Vanity Fair has an interview with George R.R. Martin in its April issue, and it sounds like the author is keenly aware of the speed with which the Game Of Thrones TV show is consuming the material in Martin’s Song Of Ice And Fire books. It’s a wide-ranging chat that touches on the epiphanic origins of the fantasy epic and the difficulty of writing unpredictability into a story. Martin handles these topics and others with aplomb. But when the subject turns to the speed of the TV show’s production—compared to the relatively unhurried pace of Martin’s written output—the author rambles a bit.
See, the show has been turning out a new season every year, adapting either half a book or a whole book at a time. Meanwhile, Martin has two more entries planned in the series, and he’s taken about half a decade between each of the last couple books. The math doesn’t work out so well for the harried scribe. You can practically see Martin dab sweat from his forehead and take large, hurried gulps of ice water as he reveals his ramshackle plan to get everything done in time:
I’m hopeful that I can not let them catch up with me. The season that’s about to debut covers the second half of the third book. The third book [A Storm of Swords] was so long that it had to be split into two. But there are two more books beyond that, and A Dance With Dragons. A Dance With Dragons is itself a book that’s as big as A Storm of Swords. So there’s potentially three more seasons there, between Feast and Dance, if they split into two the way the did [with Swords]. Now, Feast and Dance take place simultaneously.
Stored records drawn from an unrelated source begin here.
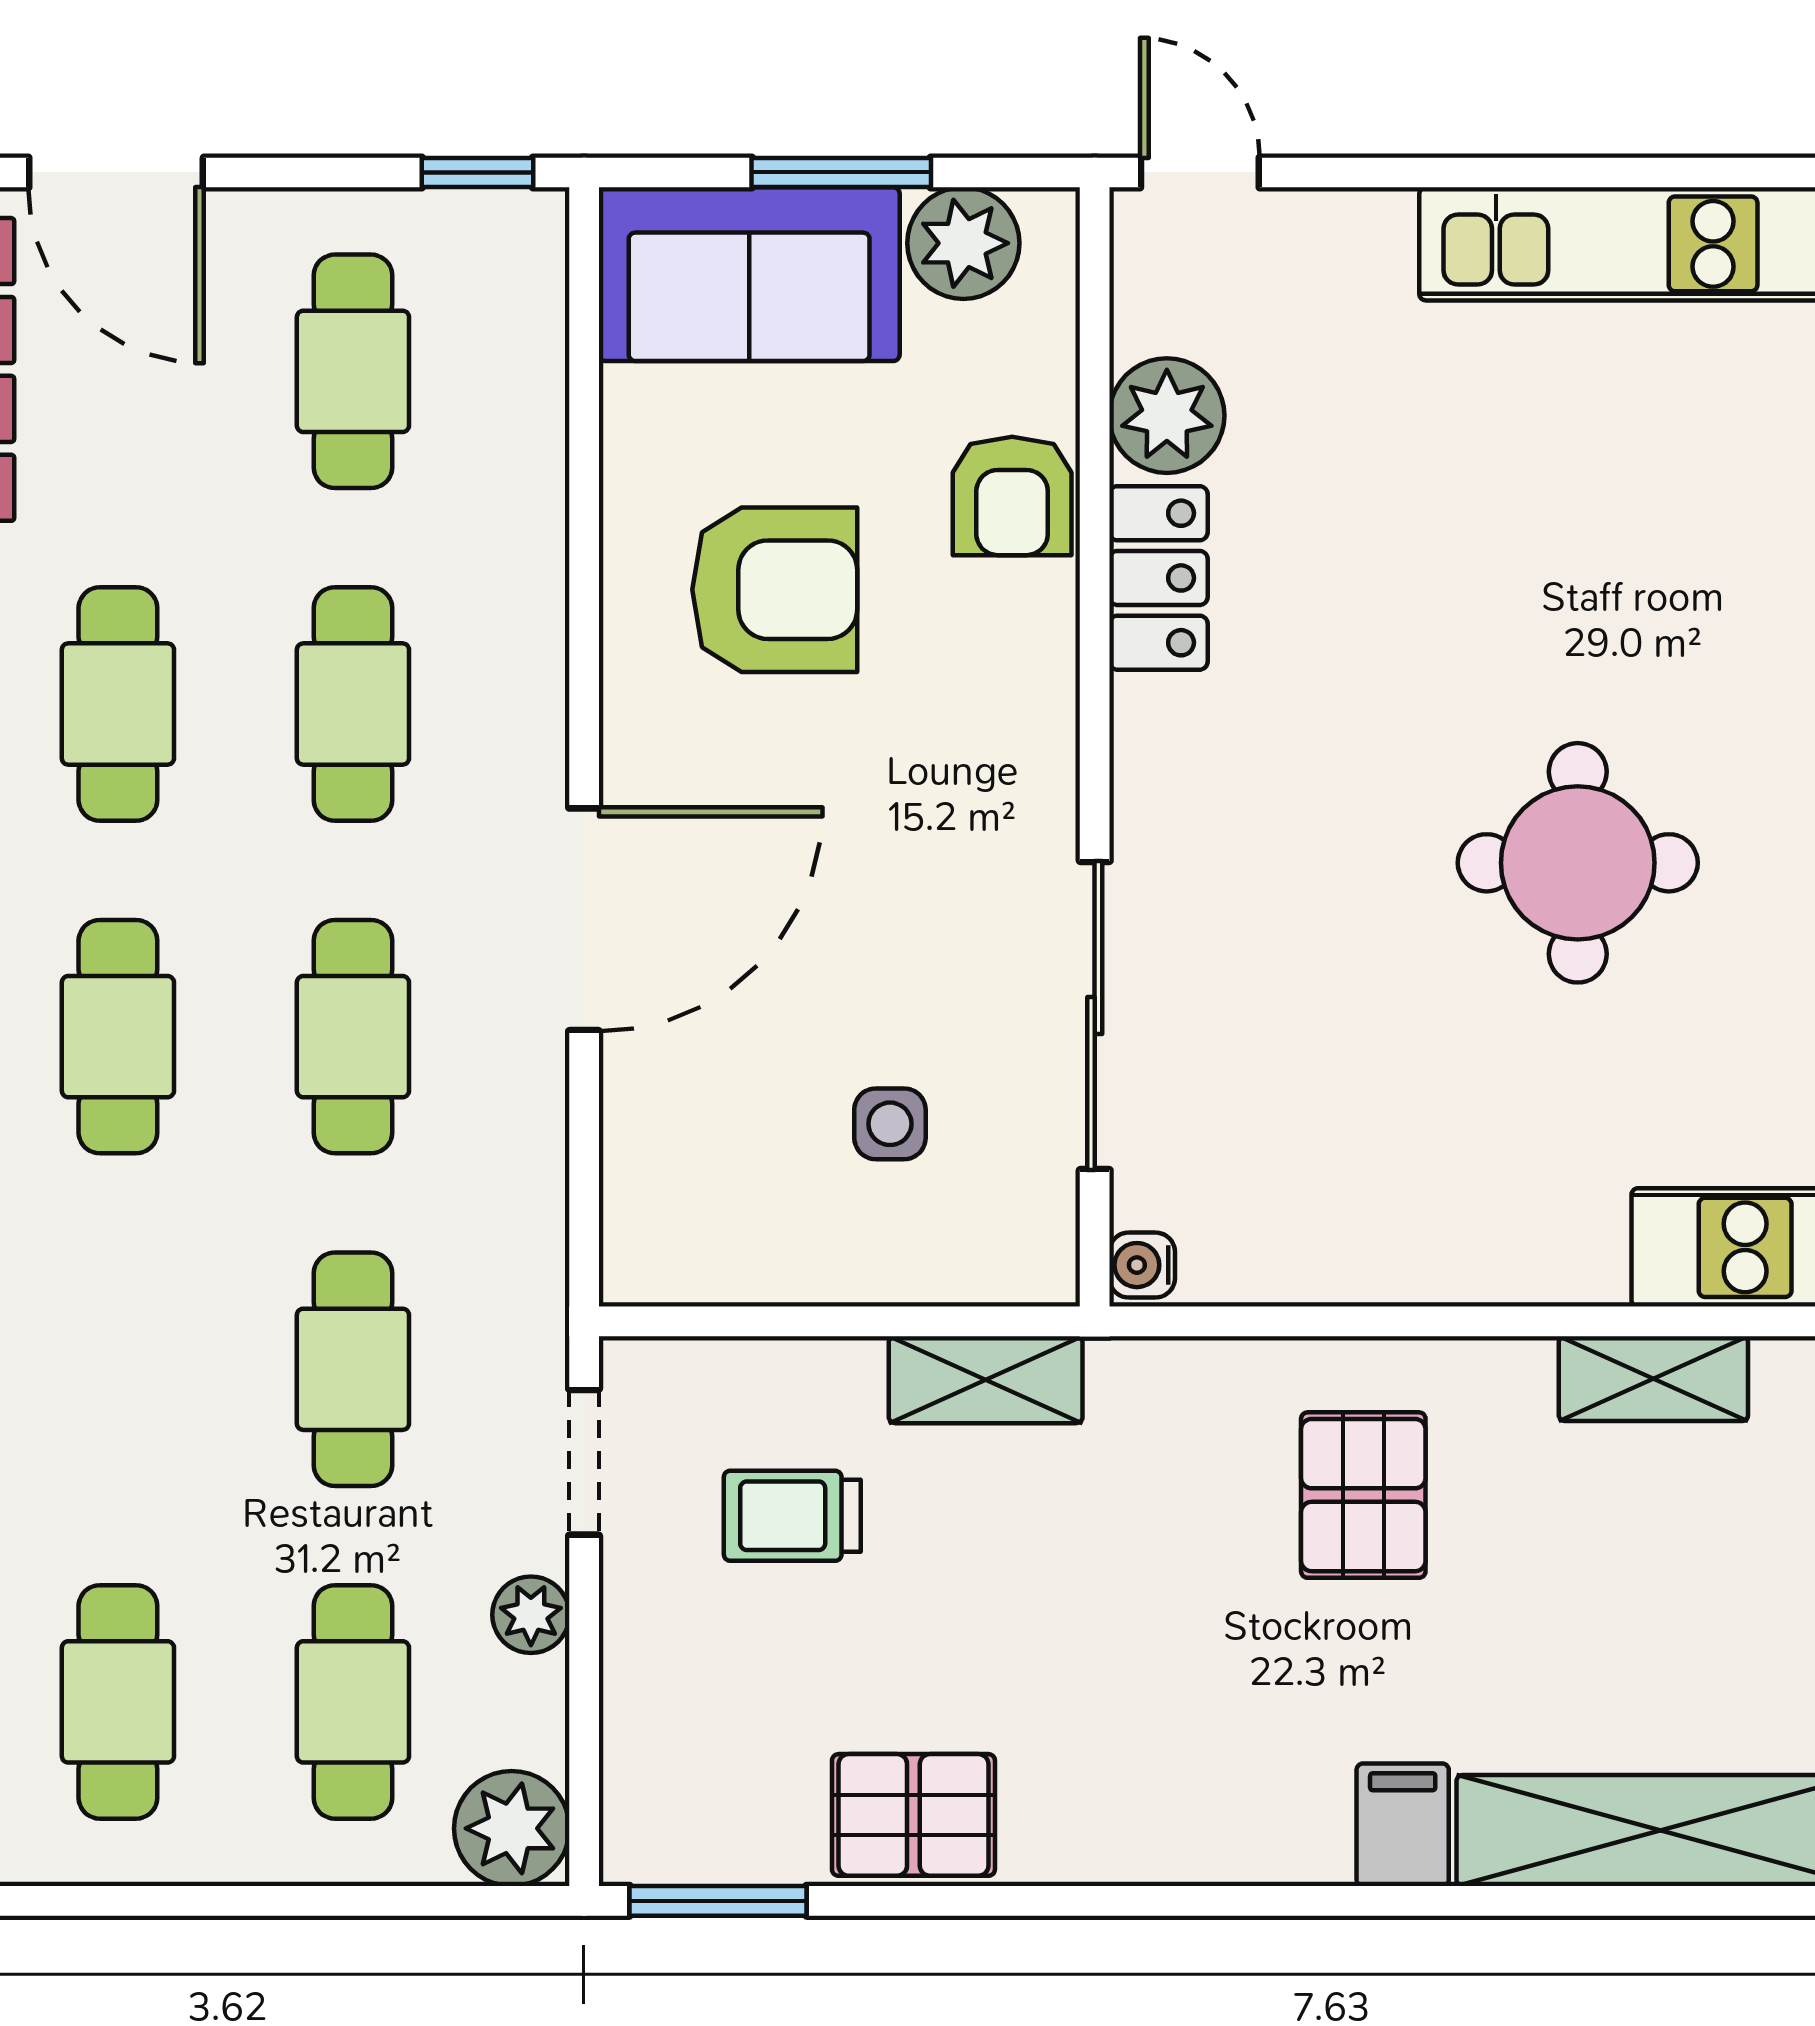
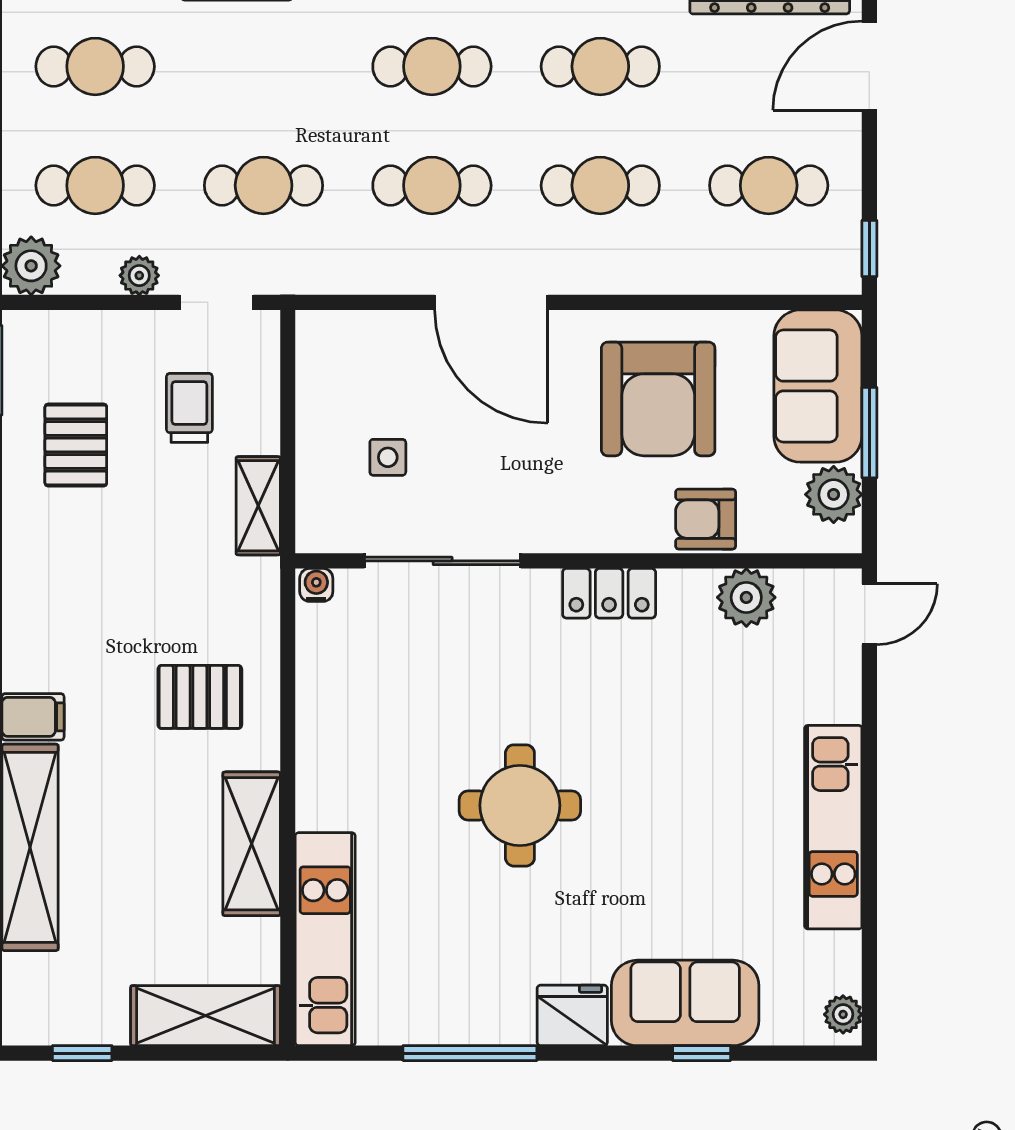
locker: (1158, 578) -> (609, 593), moved
armchair: (775, 590) -> (658, 399), width x1.36, depth x1.36
shelving: (1653, 1379) -> (252, 844), width x1.50, depth x1.33
pallet: (913, 1815) -> (76, 445), moved

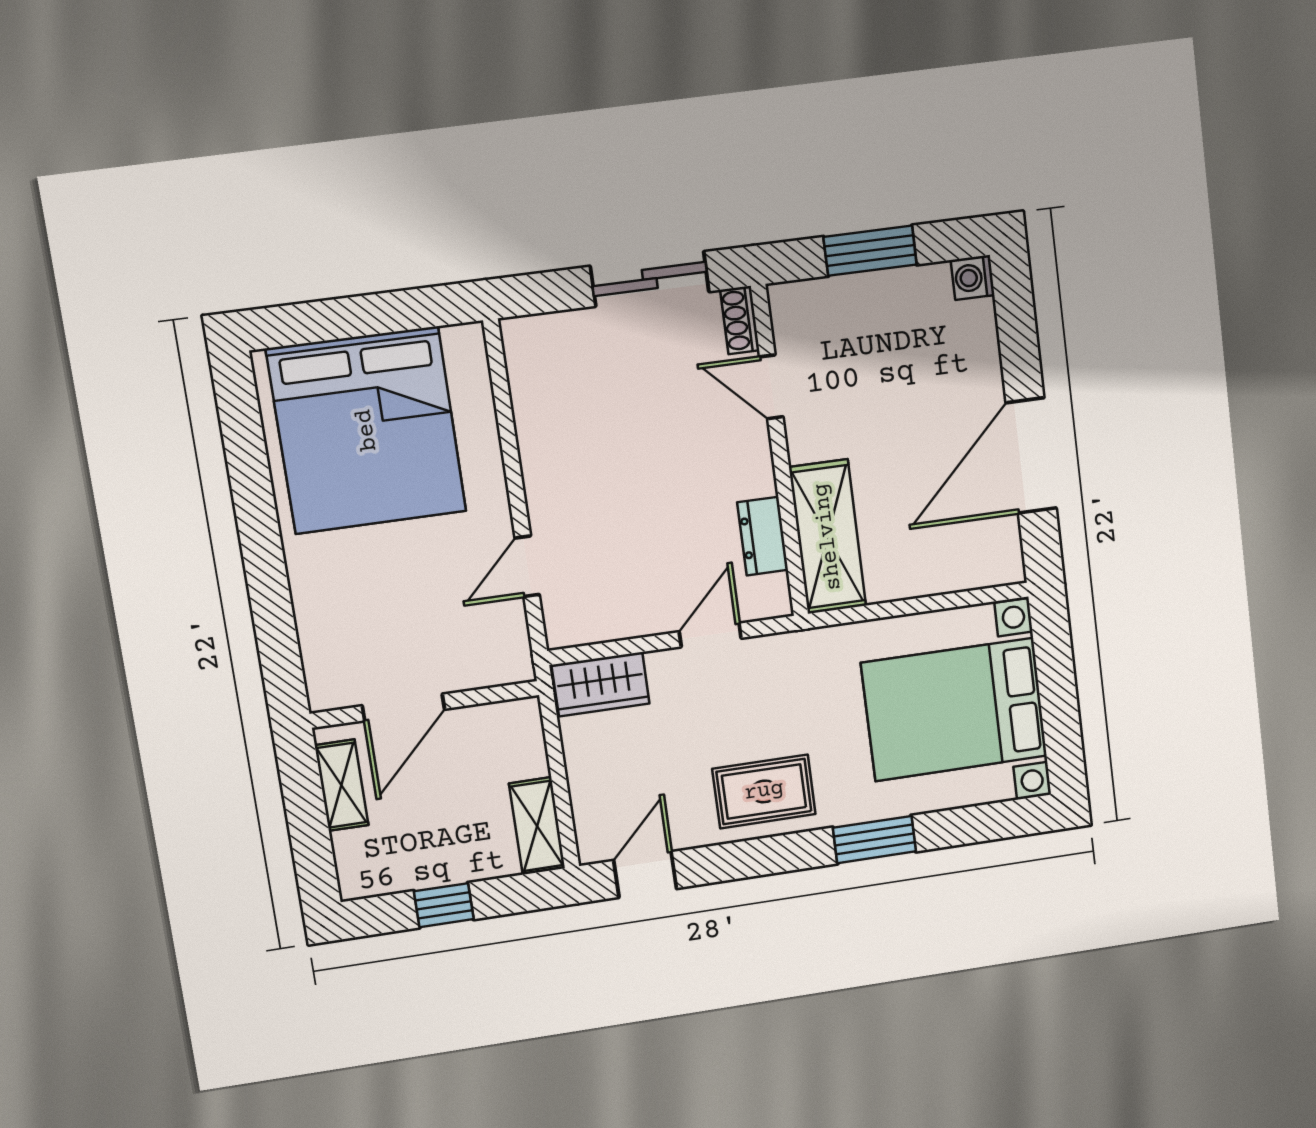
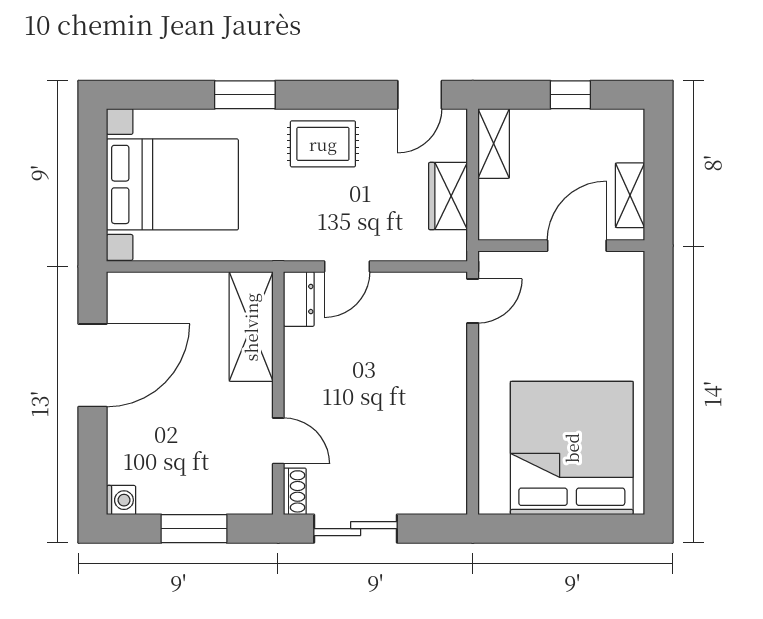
dresser: (763, 536) -> (299, 299), moved
door: (527, 566) -> (473, 301), moved
wardrobe: (601, 684) -> (448, 196), moved, turned -90

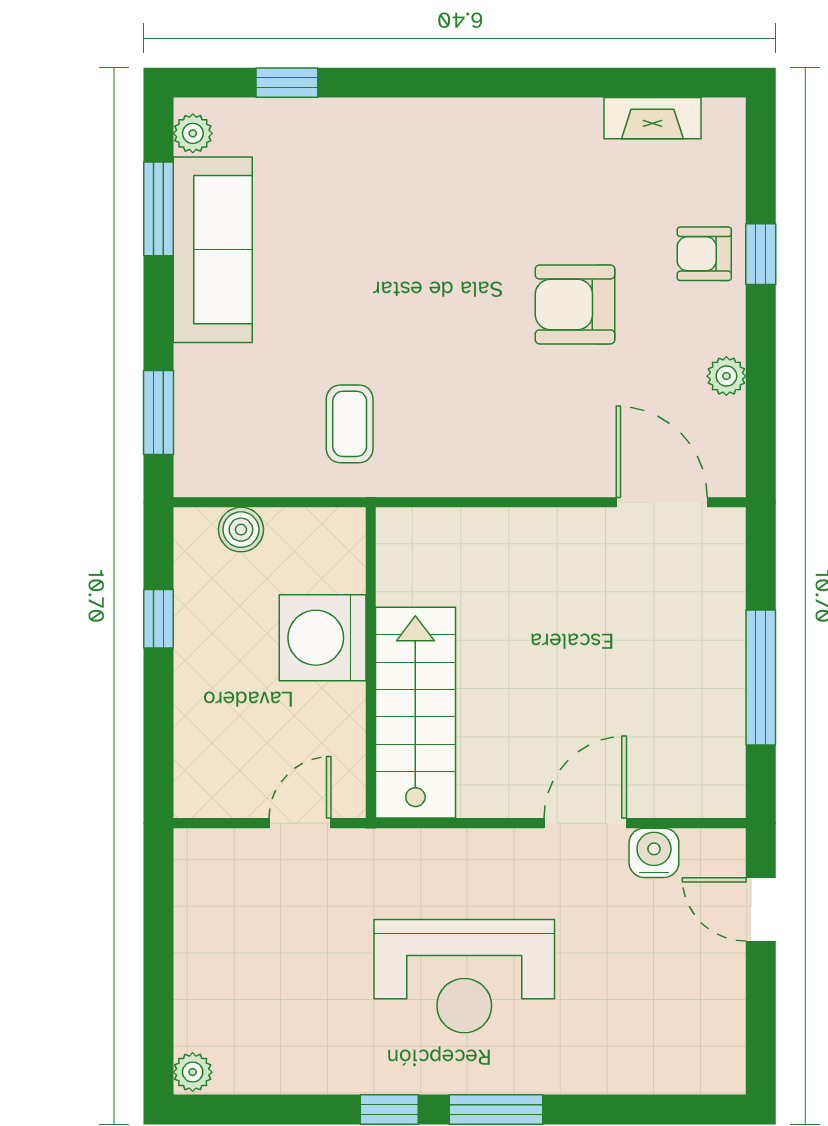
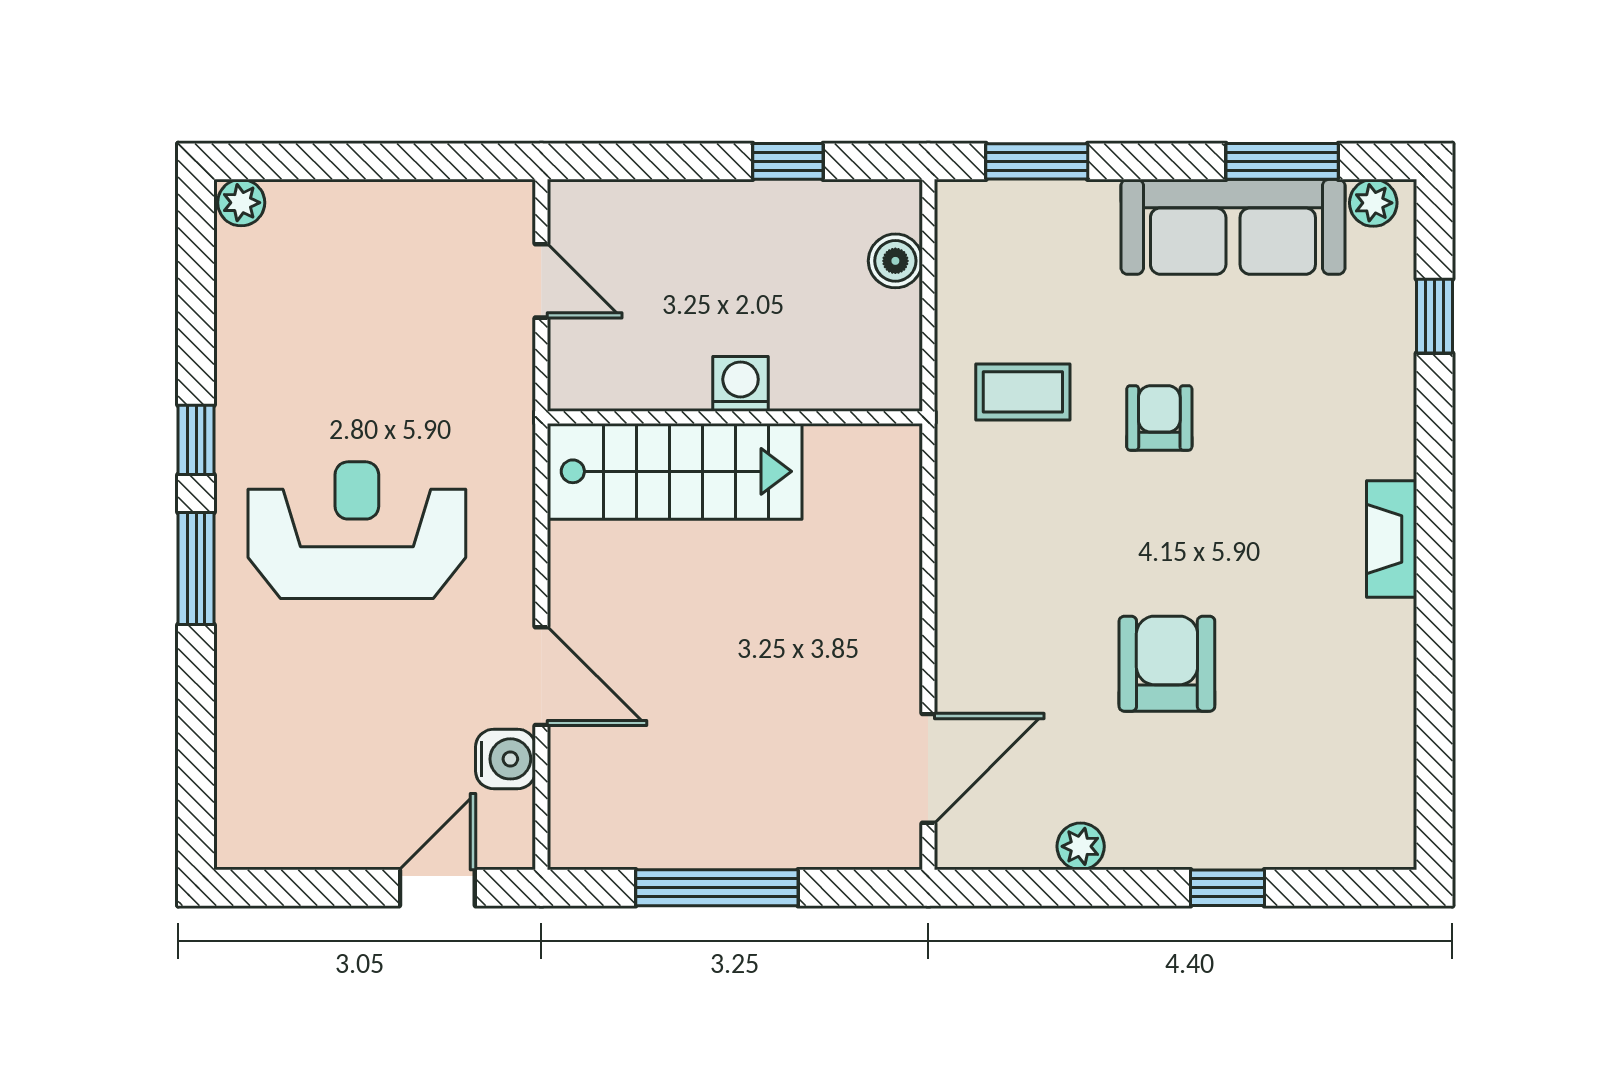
fireplace: (652, 118) -> (1392, 539), moved
armchair: (704, 254) -> (1159, 418), moved
washing machine: (323, 638) -> (741, 384), width x0.53, depth x0.53
door: (300, 823) -> (541, 281), moved
reception desk: (464, 976) -> (357, 530), turned 90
So you can’t do Feast and then Dance the way I did. You can combine them and do it chronologically. And it’s my hope that they’ll do it that way and then, long before they catch up with me, I’ll have published The Winds of Winter, which’ll give me another couple years. It might be tight on the last book, A Dream of Spring, as they juggernaut forward.
The Vanity Fair interviewer offers Martin a lifeline, suggesting that Game Of Thrones could take a mid-season hiatus like Mad Men to buy some extra time. This seems to excite Martin, inspiring him to rattle off a bunch of other stalling tactics that he has concocted.
Spartacus went back and told a prequel season. That’s also an option. We have prequel. We have the Dunk and Egg novellas, which take place a hundred years before. And I’ve just published The Princess and the Queen, which takes place two hundred years before. So there’s lots of Westeros material out there, if we want to keep doing Westeros projects, but not necessarily that. But, you know, I realize—I don’t want to sound too glib about this. This is a serious concern.
When Game Of Thrones runs out of material in a few years, remember those ominous words: “We have prequel.”